Of this season’s four semifinalists, Denver was the most mom-and-pop shop of them all. Four of the Nuggets’ six minutes leaders have played for Denver and nobody else in their careers. Denver was young, too: 21 players suited up for them last season and only one, Paul Millsap, was over 30. But while people talk about future deep playoff runs as an inevitability, the Nuggets are no longer just hunters, but the hunted, and in New Orleans, a deep and even younger team could be ready to bust loose.

The Pelicans are absolutely stacked with top-shelf young talent in Zion Williamson, Brandon Ingram and Jaxson Hayes, along with intriguing secondary pieces like Lonzo Ball and Josh Hart. They also have two-way terror Jrue Holiday, who at 29 is the team’s biggest trade chip entering an offseason where no big free-agent signings are likely. What could they get for a player almost every good team would be thrilled to add, especially when almost every good team won’t have money to sign anyone of consequence?

New Orleans owns four draft picks, including No. 13. Do they look for a likely sure-thing role player and keep plugging along, or swing for the fences with the best player available? As young as the Pels are, that shiny new league darlings vibe never lasts long. Pressure is always nearer than you think. Anyone who’s ever had no money and then come into some knows: your problems don’t go away; they just change. The West could be tougher next year, with Golden State resurrected plus Phoenix and Minnesota likely improved. Can New Orleans make the playoffs? Who’ll lead the charge? Stan Van Gundy? Jason Kidd? Will it even matter if Zion misses significant time with injuries?

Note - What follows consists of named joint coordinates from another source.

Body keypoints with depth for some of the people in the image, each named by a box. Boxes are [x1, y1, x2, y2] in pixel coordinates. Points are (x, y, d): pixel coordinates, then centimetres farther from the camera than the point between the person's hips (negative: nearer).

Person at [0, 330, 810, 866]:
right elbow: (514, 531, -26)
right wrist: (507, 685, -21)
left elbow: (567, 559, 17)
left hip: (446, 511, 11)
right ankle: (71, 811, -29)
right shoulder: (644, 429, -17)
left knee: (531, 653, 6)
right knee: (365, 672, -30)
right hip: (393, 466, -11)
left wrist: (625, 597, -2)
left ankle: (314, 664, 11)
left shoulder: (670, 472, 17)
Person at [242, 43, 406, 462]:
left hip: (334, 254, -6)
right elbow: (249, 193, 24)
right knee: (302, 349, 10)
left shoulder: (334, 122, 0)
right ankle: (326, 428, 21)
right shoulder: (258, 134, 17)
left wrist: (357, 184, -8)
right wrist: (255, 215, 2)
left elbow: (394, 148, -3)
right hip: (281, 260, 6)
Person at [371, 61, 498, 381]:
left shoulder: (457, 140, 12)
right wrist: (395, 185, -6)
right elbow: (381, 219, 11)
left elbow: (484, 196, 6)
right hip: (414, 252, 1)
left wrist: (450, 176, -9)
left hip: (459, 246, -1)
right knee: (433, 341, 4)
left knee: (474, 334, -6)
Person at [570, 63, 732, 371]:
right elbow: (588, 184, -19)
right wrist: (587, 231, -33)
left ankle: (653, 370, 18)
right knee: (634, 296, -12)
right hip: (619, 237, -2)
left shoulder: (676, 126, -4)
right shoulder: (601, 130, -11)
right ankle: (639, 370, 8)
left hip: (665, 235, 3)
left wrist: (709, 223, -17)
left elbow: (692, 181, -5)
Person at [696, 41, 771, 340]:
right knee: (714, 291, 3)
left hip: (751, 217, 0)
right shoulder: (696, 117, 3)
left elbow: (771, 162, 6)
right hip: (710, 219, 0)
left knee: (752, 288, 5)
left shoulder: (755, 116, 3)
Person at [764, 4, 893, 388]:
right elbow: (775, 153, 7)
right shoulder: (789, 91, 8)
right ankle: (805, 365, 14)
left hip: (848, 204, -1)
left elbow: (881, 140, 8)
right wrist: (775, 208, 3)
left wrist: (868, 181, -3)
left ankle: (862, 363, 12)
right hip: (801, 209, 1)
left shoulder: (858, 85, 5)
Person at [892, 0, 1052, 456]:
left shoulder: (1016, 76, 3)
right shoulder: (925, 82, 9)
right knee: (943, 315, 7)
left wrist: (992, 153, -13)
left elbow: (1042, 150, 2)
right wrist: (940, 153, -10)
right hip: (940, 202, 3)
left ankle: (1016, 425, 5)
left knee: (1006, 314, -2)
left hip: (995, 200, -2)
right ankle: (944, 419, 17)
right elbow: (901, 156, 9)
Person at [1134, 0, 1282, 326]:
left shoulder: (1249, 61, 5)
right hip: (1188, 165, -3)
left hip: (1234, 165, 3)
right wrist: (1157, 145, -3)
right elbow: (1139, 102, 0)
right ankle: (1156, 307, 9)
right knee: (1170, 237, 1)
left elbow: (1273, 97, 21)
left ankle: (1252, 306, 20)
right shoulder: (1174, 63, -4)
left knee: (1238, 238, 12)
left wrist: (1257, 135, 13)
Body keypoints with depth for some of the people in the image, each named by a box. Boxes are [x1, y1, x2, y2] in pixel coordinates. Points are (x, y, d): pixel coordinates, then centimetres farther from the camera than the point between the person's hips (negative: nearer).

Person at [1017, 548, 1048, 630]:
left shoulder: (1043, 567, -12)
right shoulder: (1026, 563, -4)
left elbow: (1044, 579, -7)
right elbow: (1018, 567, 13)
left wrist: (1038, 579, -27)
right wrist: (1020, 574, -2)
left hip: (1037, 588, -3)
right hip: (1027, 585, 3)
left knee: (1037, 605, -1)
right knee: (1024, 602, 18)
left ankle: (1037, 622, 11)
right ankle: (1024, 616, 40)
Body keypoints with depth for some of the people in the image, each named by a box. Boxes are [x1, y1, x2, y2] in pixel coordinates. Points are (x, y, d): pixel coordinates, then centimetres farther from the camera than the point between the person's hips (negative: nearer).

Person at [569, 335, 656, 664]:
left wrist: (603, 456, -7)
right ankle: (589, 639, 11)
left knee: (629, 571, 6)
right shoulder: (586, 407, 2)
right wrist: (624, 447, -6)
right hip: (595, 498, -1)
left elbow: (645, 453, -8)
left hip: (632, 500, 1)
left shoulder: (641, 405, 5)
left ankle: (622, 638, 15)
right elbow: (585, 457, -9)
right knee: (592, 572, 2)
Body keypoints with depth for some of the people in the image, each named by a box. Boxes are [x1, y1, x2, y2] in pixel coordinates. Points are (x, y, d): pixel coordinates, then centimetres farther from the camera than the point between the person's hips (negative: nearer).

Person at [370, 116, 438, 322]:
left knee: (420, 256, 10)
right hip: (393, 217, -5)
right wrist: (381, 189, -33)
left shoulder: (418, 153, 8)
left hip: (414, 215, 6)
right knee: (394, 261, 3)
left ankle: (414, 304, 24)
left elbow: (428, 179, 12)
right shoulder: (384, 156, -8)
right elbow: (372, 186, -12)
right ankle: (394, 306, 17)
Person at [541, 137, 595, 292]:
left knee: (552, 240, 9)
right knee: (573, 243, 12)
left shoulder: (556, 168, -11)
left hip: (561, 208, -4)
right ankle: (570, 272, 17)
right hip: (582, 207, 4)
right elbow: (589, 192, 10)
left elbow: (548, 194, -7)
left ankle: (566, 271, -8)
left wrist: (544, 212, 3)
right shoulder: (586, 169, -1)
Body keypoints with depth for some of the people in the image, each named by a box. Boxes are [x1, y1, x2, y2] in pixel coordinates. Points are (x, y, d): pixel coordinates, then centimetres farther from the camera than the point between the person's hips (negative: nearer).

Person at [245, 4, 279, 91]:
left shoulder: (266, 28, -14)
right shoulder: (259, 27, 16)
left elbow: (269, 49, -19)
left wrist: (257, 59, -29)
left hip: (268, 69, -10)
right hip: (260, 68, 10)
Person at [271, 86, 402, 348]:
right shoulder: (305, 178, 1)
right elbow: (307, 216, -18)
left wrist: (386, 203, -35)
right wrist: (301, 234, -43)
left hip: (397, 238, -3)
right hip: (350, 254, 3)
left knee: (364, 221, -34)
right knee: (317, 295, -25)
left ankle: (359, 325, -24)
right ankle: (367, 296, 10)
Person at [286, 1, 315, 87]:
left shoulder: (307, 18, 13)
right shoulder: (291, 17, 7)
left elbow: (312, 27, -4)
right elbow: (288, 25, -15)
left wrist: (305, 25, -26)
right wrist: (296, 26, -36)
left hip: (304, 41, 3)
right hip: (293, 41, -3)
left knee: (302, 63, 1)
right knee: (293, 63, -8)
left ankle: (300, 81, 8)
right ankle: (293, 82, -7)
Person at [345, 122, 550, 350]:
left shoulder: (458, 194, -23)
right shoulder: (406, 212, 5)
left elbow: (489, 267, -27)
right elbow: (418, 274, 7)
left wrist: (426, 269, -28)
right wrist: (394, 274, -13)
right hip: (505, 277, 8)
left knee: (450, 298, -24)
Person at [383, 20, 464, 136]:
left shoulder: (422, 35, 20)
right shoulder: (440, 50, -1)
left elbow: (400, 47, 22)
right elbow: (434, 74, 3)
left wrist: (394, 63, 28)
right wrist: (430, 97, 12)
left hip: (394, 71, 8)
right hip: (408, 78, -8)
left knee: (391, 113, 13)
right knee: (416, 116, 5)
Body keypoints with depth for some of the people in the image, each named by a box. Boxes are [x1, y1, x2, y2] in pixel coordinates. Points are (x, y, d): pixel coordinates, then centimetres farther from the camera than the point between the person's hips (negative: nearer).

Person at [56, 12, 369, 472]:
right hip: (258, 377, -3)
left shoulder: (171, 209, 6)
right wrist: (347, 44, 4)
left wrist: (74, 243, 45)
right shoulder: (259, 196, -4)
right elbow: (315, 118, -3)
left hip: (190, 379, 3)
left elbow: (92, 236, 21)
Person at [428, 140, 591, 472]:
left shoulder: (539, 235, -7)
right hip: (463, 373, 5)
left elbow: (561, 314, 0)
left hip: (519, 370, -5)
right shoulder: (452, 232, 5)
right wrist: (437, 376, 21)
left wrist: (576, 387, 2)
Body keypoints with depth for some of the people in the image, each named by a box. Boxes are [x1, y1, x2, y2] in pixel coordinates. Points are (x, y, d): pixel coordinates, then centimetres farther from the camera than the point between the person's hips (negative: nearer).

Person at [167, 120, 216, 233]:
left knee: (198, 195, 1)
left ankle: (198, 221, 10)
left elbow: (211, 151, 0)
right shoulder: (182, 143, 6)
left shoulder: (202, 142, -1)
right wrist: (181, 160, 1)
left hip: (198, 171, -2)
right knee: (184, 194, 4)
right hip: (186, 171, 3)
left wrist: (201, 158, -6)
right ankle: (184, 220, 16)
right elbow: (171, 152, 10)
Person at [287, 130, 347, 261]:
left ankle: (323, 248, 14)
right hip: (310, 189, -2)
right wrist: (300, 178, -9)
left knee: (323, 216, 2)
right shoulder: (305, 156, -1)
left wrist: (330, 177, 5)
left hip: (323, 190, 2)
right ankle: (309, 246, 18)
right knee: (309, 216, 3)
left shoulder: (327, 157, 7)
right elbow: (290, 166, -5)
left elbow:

Past results never ensure future outcomes. While this year’s top teams were light years away from contending five years ago, the Knicks, the Hornets, the Pistons and the Kings were bad then and remain so. The turnarounds of the Lakers, Nuggets, Heat and Celtics remind us anything is possible. It’s up to the Hawks, Bulls, Spurs and Pelicans to catch the wave before it crashes and leaves them lost at sea.